Guardiola, yang pernah menerima gaji 20 juta Euro (sekitar Rp472 miliar) per tahun saat melatih Manchester City, merupakan sosok pelatih dengan nilai pasar yang sangat tinggi. Situasi keuangan FIGC sendiri sedang tidak ideal, terutama setelah Italia gagal lolos ke Piala Dunia tiga kali berturut-turut, termasuk untuk edisi 2026.
Meski demikian, Malago menegaskan bahwa FIGC bersedia melakukan pengorbanan finansial demi membawa pelatih sekaliber Guardiola untuk memimpin timnas Italia dan mengembalikan kejayaan mereka. Ia mengakui adanya pertimbangan anggaran yang ketat, namun menyatakan bahwa pengecualian bisa saja diberikan untuk sosok yang sangat berpengaruh.

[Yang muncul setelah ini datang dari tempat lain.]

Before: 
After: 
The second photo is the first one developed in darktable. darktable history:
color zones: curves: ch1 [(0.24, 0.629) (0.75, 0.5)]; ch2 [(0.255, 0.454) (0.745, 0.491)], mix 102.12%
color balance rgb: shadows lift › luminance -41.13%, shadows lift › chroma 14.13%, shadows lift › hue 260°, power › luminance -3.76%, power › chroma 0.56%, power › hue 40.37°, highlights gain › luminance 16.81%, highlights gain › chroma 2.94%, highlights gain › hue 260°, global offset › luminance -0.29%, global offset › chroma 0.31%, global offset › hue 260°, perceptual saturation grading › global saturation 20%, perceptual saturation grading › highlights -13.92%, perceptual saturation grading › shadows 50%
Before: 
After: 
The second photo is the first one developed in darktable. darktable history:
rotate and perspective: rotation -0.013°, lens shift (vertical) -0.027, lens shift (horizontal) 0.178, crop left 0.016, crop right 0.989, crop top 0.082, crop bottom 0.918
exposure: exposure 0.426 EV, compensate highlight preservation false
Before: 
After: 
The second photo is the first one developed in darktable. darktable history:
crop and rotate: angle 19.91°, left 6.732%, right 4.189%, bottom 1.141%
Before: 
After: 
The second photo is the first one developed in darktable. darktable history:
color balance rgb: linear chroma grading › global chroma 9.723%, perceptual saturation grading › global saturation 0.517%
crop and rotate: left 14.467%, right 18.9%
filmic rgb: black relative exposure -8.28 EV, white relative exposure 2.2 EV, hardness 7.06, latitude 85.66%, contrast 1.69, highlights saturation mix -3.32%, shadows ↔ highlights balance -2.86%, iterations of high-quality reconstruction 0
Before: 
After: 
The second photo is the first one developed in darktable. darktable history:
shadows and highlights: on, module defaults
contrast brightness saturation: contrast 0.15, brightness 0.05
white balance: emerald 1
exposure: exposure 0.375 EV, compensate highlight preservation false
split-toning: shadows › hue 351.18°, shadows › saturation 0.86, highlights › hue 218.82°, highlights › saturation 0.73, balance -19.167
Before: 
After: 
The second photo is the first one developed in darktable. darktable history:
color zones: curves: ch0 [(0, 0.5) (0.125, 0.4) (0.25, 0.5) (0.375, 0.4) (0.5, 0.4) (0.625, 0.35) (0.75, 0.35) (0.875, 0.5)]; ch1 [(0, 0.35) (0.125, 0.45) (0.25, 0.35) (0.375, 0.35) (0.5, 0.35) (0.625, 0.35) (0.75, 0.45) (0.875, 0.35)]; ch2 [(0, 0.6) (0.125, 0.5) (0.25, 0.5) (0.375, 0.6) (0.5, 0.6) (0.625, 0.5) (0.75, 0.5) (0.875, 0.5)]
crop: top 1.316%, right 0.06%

“Ada juga pertimbangan keuangan dan anggaran. Dalam jangka pendek hingga menengah, mengatakan bahwa kita harus mengencangkan ikat pinggang adalah pernyataan yang meremehkan,” ujar Malago dalam sebuah siniar seperti dikutip dari ESPN.
“Namun, beberapa pengecualian telah dibuat, yang mungkin terkait dengan nama yang sangat dominan saat ini,” tambahnya.
Malago tidak memberikan jaminan bahwa negosiasi yang melibatkan Paulo Maldini dengan Guardiola akan berhasil. Namun, ia menekankan pentingnya menjaga komunikasi dan dialog tetap terbuka.
“Bukan berarti pembicaraan ini [dengan Guardiola] pasti akan membuahkan hasil, tetapi saya percaya bahwa membuka dialog dan menjaganya tetap hidup adalah hal yang tepat dan penting,” pungkas Malago.